The trade was controversial for the Royals at the time, as most pundits seemed to think that the Rays put one over on the Royals. Yes, they received Shields, the ace that they needed to front the rotation, but at what cost? Myers was considered as close to a sure thing as a prospect could be and Odorizzi was expected to turn out to be a solid middle of the rotation starter. Davis had put together a solid year in relief for the Rays in 2012, but had failed as a starter before that and was due just under $33 Million over the next five years at the time of the trade.
As it turns out, this trade has been fairly one sided – for the Royals. While Wade Davis predictably struggled as a starter last season, he has turned into perhaps the preeminent setup man in the American League, posting a 1.23 ERA and a 0.845 WHiP, striking out 14.2 batters per nine innings. James Shields has been everything that the Royals had hoped for, as he has posted a 21-13 record with a 3.41 ERA in Kansas City since coming over. Perhaps just as importantly, Shields has been through playoff chases before, and can help keep a younger pitching staff under control when the pressure is on.
Even though Shields has struggled of late, the pieces that the Royals gave up to acquire Shields and Davis have not exactly performed to expectations. After winning the Rookie of the Year award last season, and forcing the Royals to endure another half season of Jeff Francoeur due to his absence, Myers has struggled this season. In 2014, he has posted a .227/.313/.354 batting line, hitting only five home runs. His OPS+ of 84 is only three points higher than what Nori Aoki has produced this season. Odorizzi has been mediocre in his first full season as a starter, posting a 4-7 record with a 4.18 ERA. While the strikeouts have been there, Odorizzi just has not looked like the type of pitcher he was expected to be at this point.
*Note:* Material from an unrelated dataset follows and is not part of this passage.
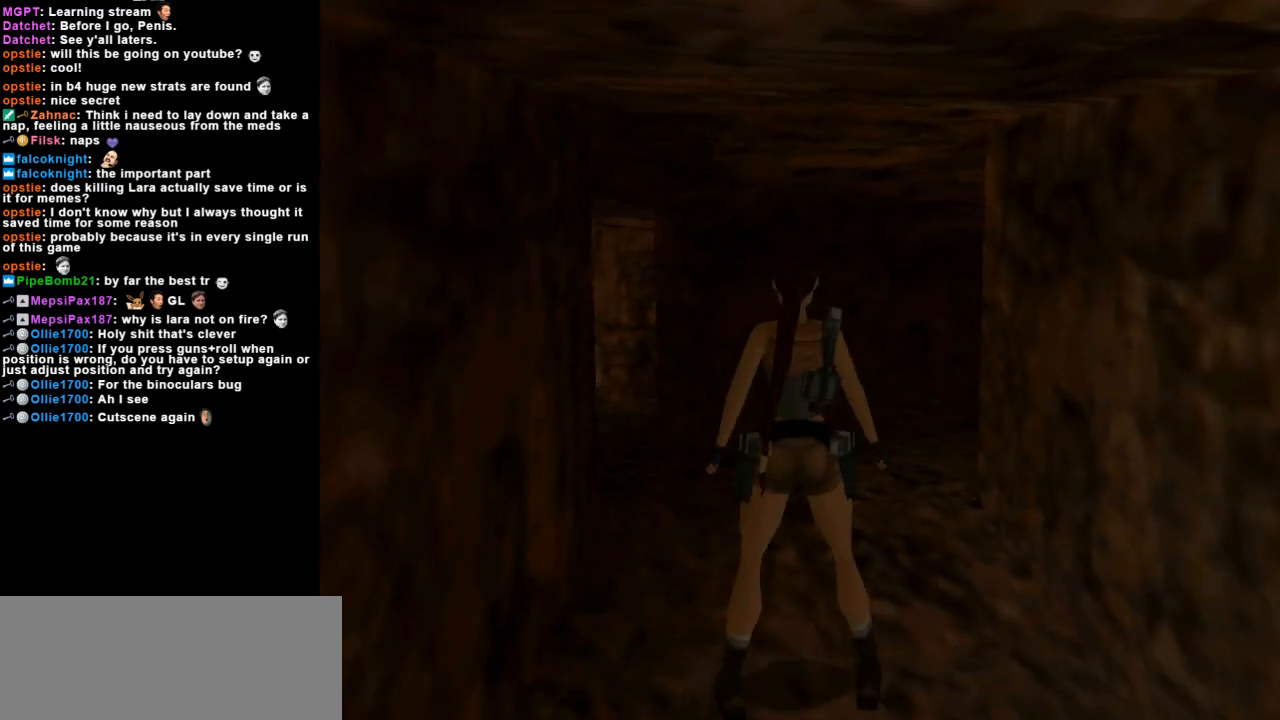
{"keys": [], "events": [[233, "left", "up"], [267, "down", "down"], [433, "down", "up"]]}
In order for the trade for James Shields and Wade Davis to be considered a success, it was expected that the Royals would need to break their playoff drought and make the postseason. One of the last things that seemed to be a consideration would be that the prospects that the Royals sent over would not pan out, and the Royals could win the trade by default. However, based upon the major league performances by the players involved, it would appear that this trade has, thus far, turned out quite well for the Royals.
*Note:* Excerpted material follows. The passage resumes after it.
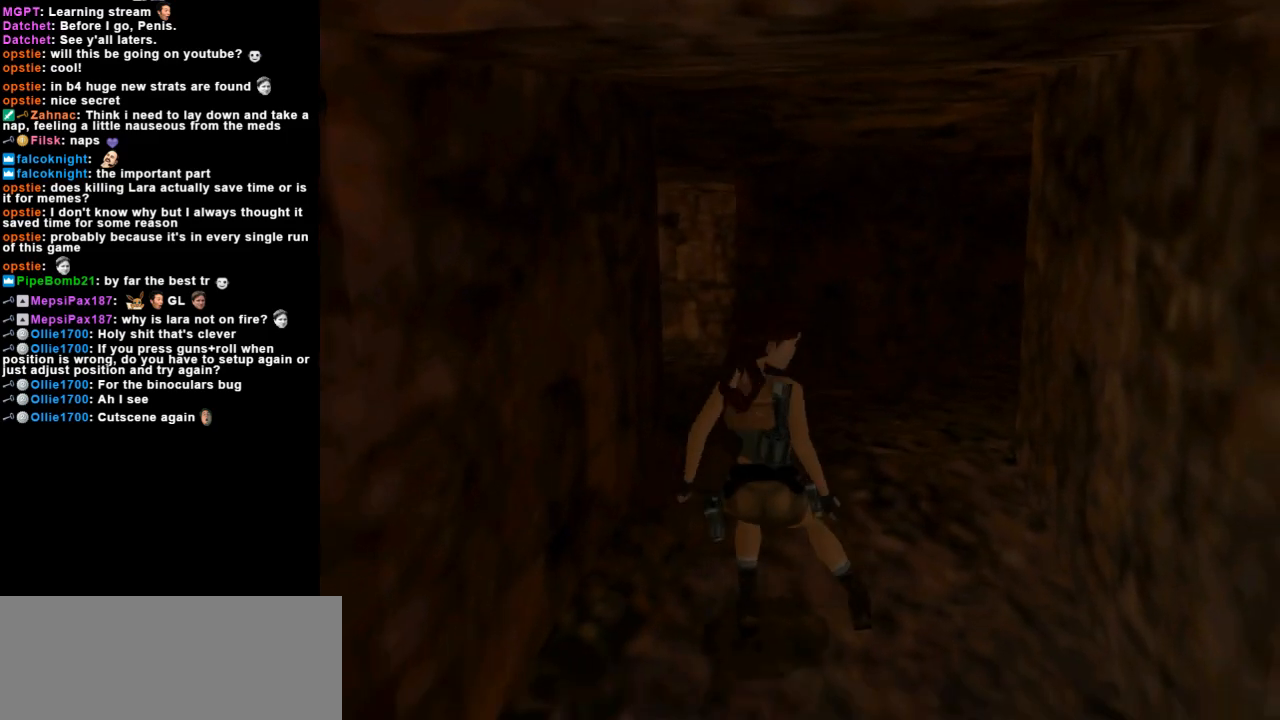
{"keys": ["left", "up"], "events": [[233, "left", "down"], [267, "up", "down"]]}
Of course, a lot can change going forward. Wil Myers could make the adjustments needed at the plate and turn into that power hitting force, protecting Evan Longoria that the Rays thought they traded for. Jake Odorizzi could continue to develop and become a solid middle of the rotation piece, providing excellent value as a third or fourth starter in Tampa Bay. Yet, as things stand presently, the Royals appear as though they got the better end of the deal. A playoff berth would only confirm that thought.
James Shields and Wade Davis have been exactly what the Royals have needed. It looks like the gamble Dayton Moore made a year and a half ago has paid off.